こんこん。
タムの部屋にノックの音がした。
「はい」
タムは予言の種のことは置いといて、
まずは扉を開けに行った。
ギィと音がして、扉を開ける。
そこには、ネフロスがいた。
「さっき、こっちのグラスルーツに連絡があってな」
タムは首をかしげる。
「早く寝るために、何かお話でもしてあげて、と、アイビーから」
「お願いされたの?」
「そういうことだ」
タムは窓のほうを見る。
暗くなってきている気がした。
裏側の世界の夜が近いのだろう。
「ほらほら、ベッドに入った」
「はーい」
タムは嬉々としてベッドに入った。
ネフロスが何をしてくれるのかが、楽しみだったからだ。
靴を脱いで、ぽふんとベッドのシーツに包まる。
ネフロスはベッドサイドに腰掛けた。
「…ったく、アイビーも、俺がこういうの苦手だって知ってるだろうに…」
「早く早く、お話」
「お前、見た目よりガキだな」
「うるさいやい」
タムは悪態をついた。
それでも目はきらきら輝かせて。
ネフロスはため息を大きくついた。
そして、コートの中で足を組み、ゆっくりと話を始めた。
「どのくらい昔かは知らない。昔々、表と裏の時計は一緒だった」
「うん」
「表側の時計も、裏側の時計も一緒で、二つで一つだった」
「うん」
「表側の世界で、大きな熱の塊が生まれてしまった」
「熱の塊?」
「全てを乾かし、溶かし、無に帰し、そんな熱の塊だ」
「こわいね」
「熱の塊としか伝わっていないからな。恐ろしいものかもしれない」
「でも、わかる気がする」
「そうか…それで、熱の塊を恐れた女がいたらしい」
「女?」
「女としか伝わってない。
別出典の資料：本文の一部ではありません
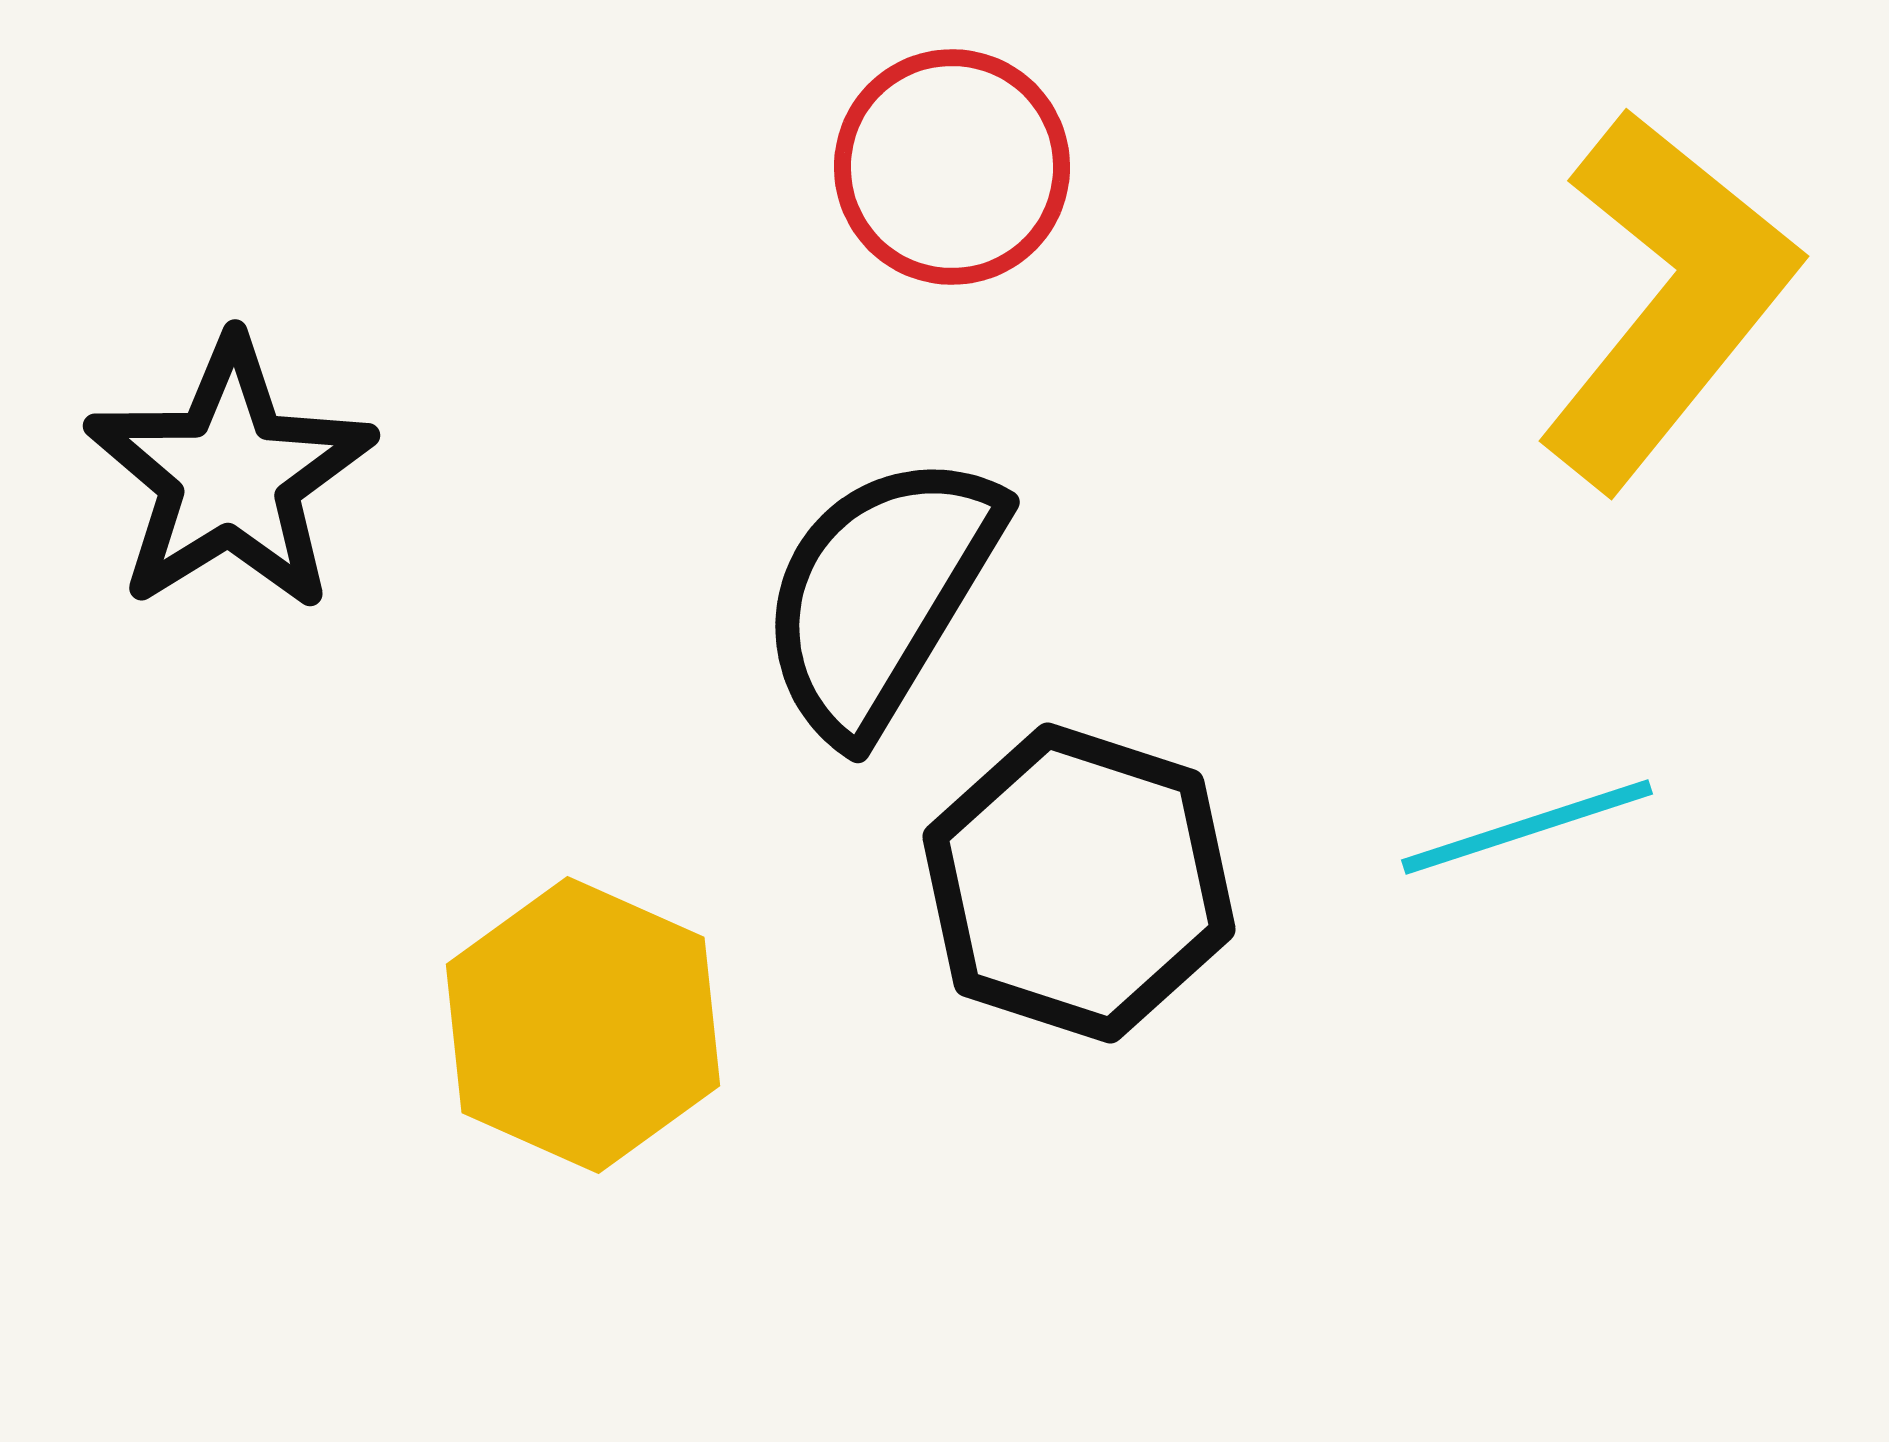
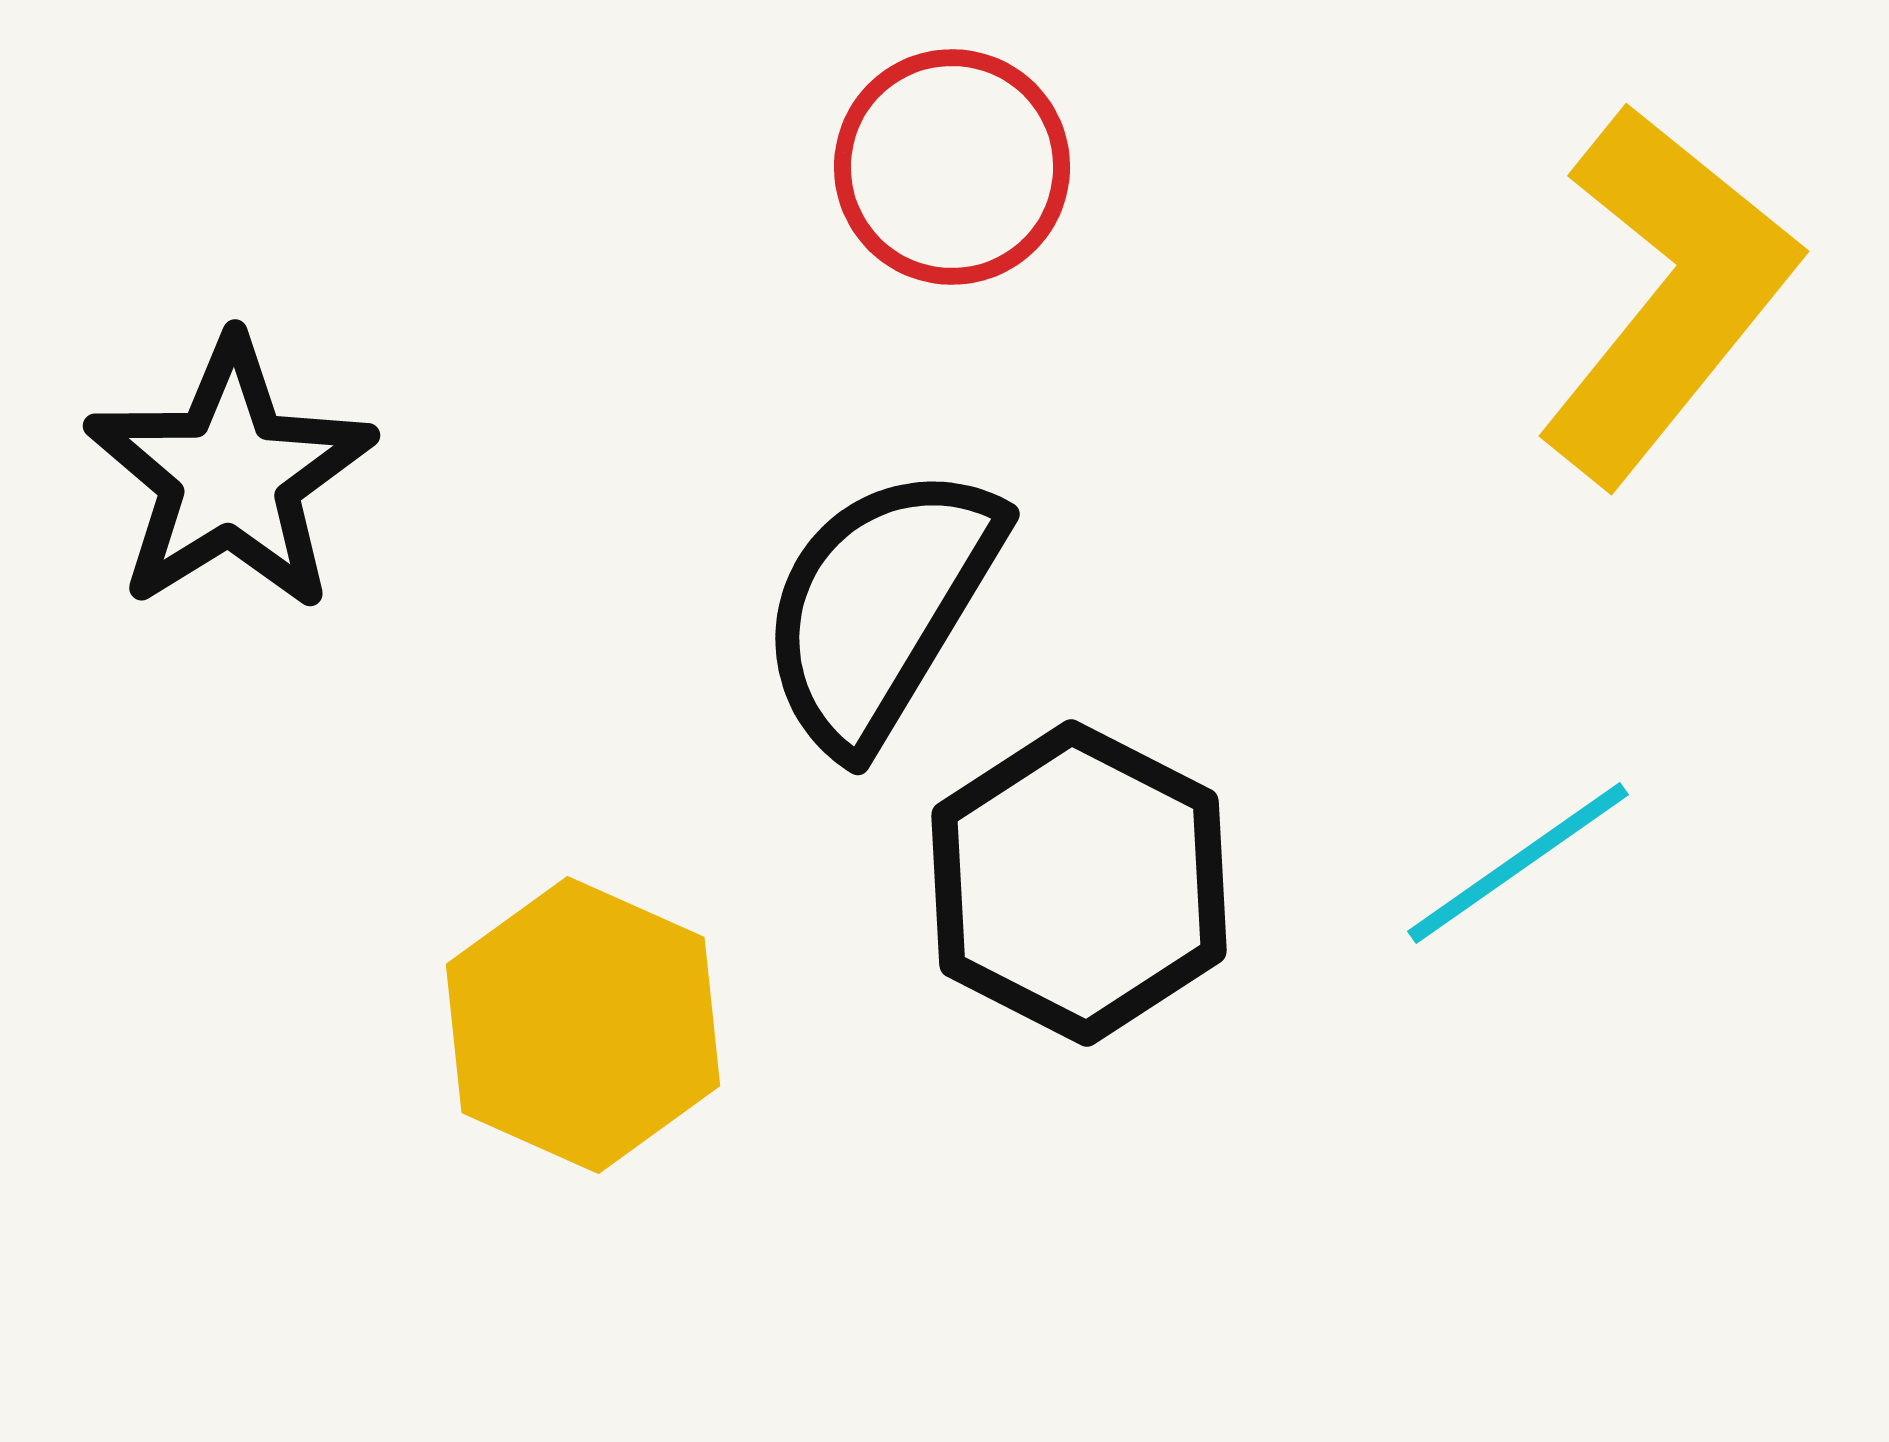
yellow L-shape: moved 5 px up
black semicircle: moved 12 px down
cyan line: moved 9 px left, 36 px down; rotated 17 degrees counterclockwise
black hexagon: rotated 9 degrees clockwise
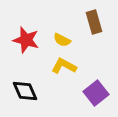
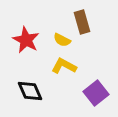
brown rectangle: moved 12 px left
red star: rotated 12 degrees clockwise
black diamond: moved 5 px right
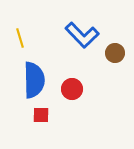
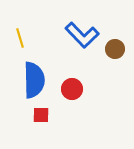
brown circle: moved 4 px up
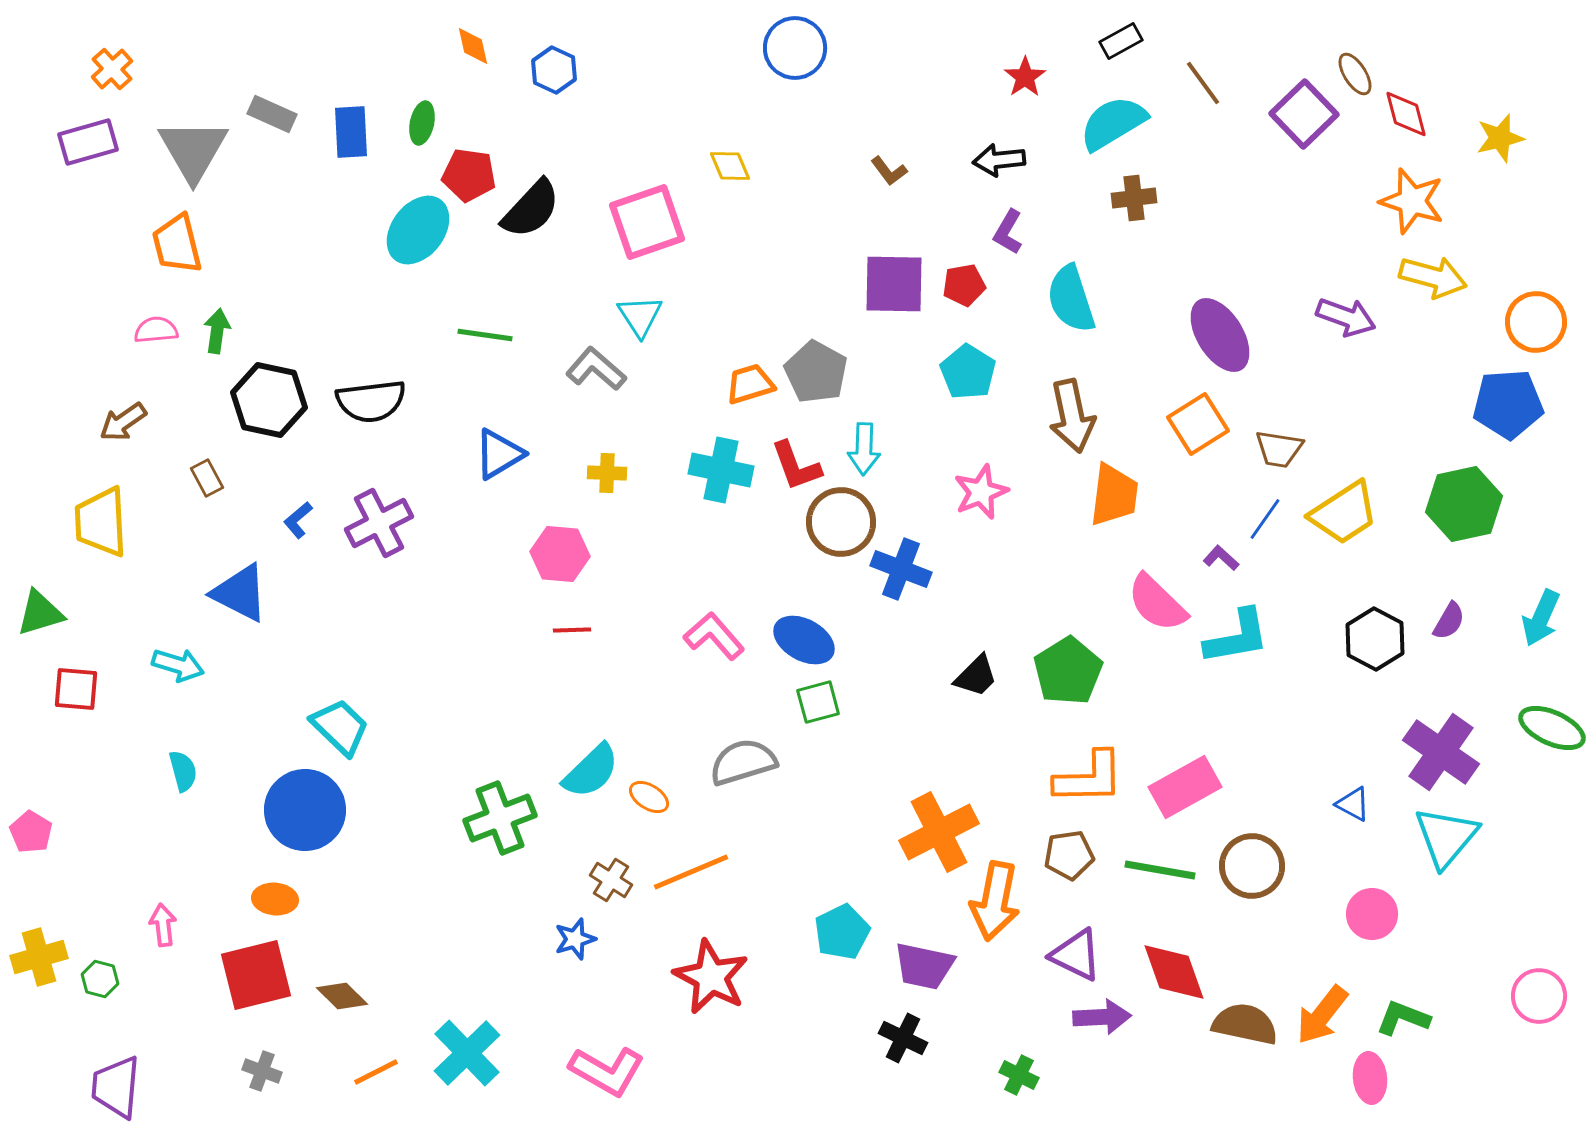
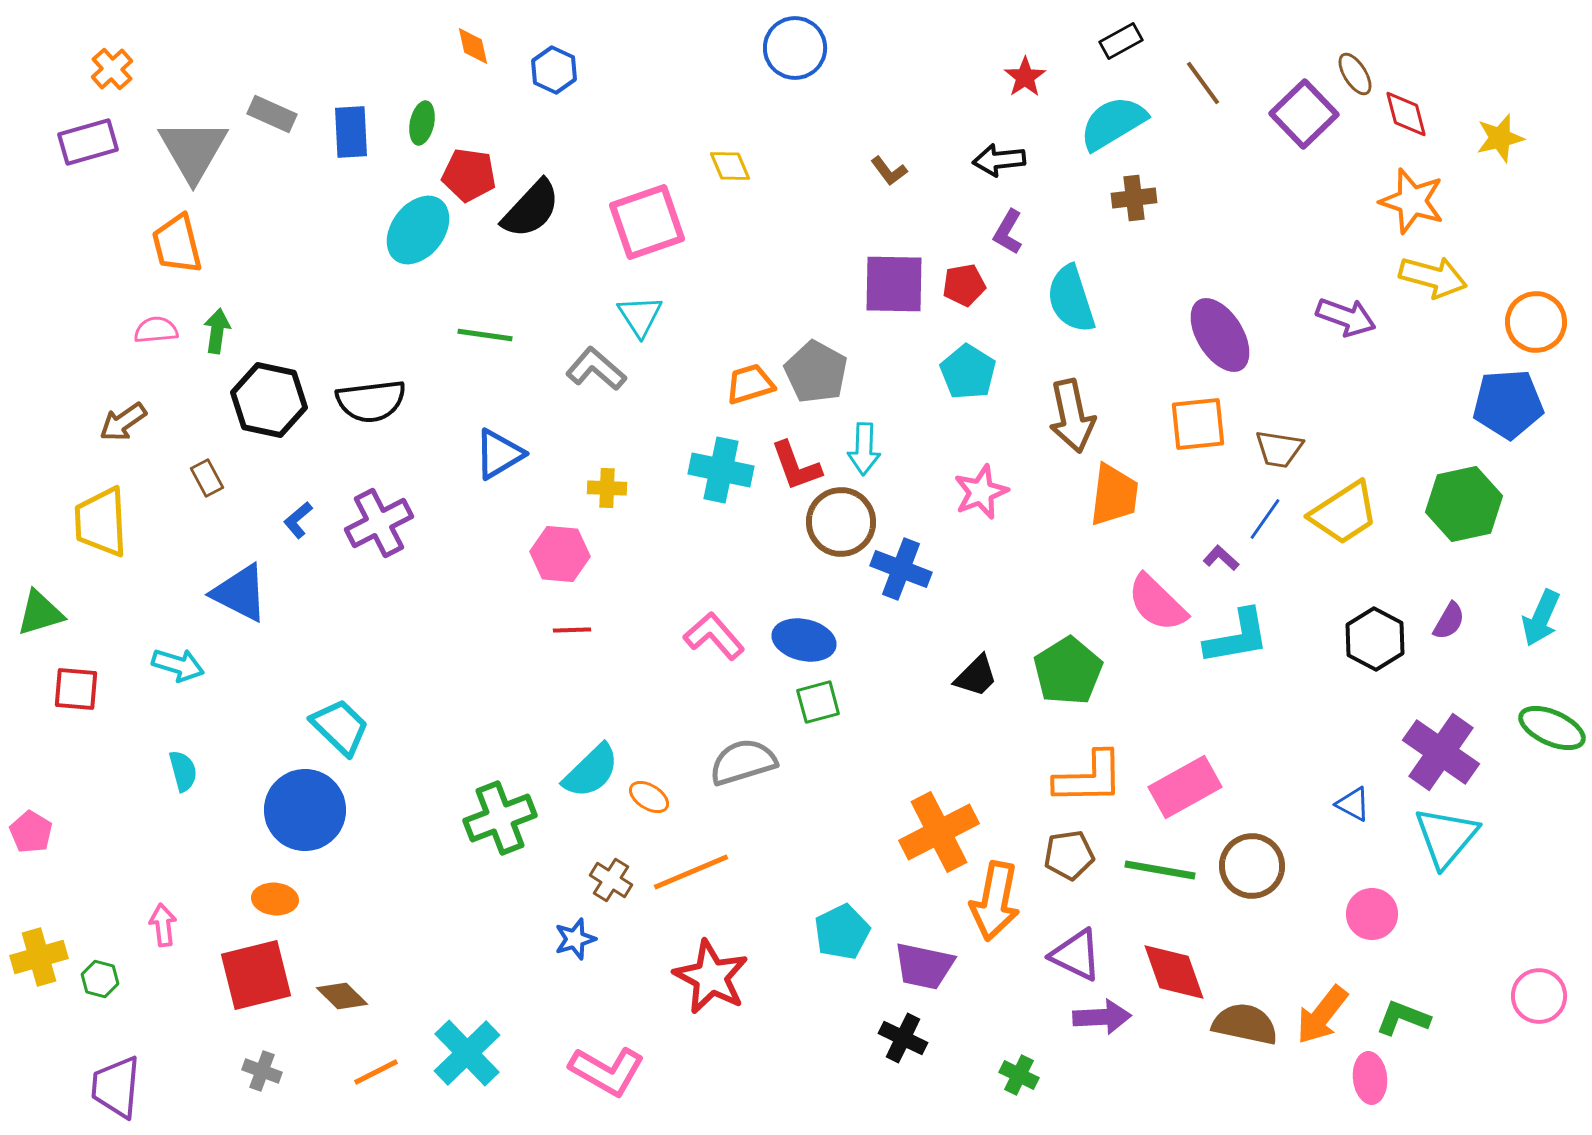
orange square at (1198, 424): rotated 26 degrees clockwise
yellow cross at (607, 473): moved 15 px down
blue ellipse at (804, 640): rotated 16 degrees counterclockwise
その女は、表側の世界と、裏側の世界を分けた」
「すごいね」
「分けるために、裏側の世界の時計を壊した」
「だから時計は壊れてるんだね」
「そう、そして表と裏は分かれ、裏側の時計は壊れ、太陽は空のかなたでぼんやりしている」
「だから太陽はぼんやりしているんだね」
「そう、太陽はぼんやりとして、この世界もぼんやりしている」
「それでも、みんないるよ」
「でもな…」
ネフロスは眠そうなタムの髪をなでた。
「お前は表側の世界で、俺たちを見つけられない」
「見つけるよ、必ず」
「表側の世界にも、雨恵の町はある。女は雨恵の町だけ切り取ったんだ」
「裏側の世界には、雨恵の町の外はあるの?」
「…わからない。俺たちはぼんやりした太陽の外には出られない」
「出ようよ」
「出なくても生きていける。風と水と、光の下、銃弾かじって、水を浴びて、生きていける」
「じゃあ…表側の世界で…みつける」
「眠れ、そして、光り輝く太陽の下で生きろ。きっと、俺たちは見つけられない」
「みつけ…」
タムは、すぅと意識を手放した。
タムは沈んでいく。
離れていくタムの部屋。
ネフロスが大きな新設の歯車を回して、
扉を天井から下ろしているのが見える。
それがどんどん離れていく。
見つけるよ。
タムは心で思った。
ネフロスもみんなも、見つけるから。
そう思った。
どんどん雨恵の町から闇に落ちていく。
心地よい闇だ。
壊れた時計の仕掛けの音がする。
好き勝手な長針短針秒針。
生真面目なギミック。
タムの鼓動、時計の刻み。
そして、いつもの、誰かとつながっている感覚。
タムは身体を丸めた。
壊れた時計を連動させるのとは、違う感覚。
違うのに同じ、同じなのに違う。
ふと、タムは思った。
ああ、この人が時計を壊してしまったんだと。
壊れた時計の刻みが響く。
タムの外と内から。
それはタムの世界であり、裏側の世界の底であり、
タムは水面に向かって上がっていく。
彼が映る。
みつける、から。
タムは目を閉じた。
時間を彼に渡すために。
水面で彼とタムが入れ替わる。
やかましい目覚ましの音がした。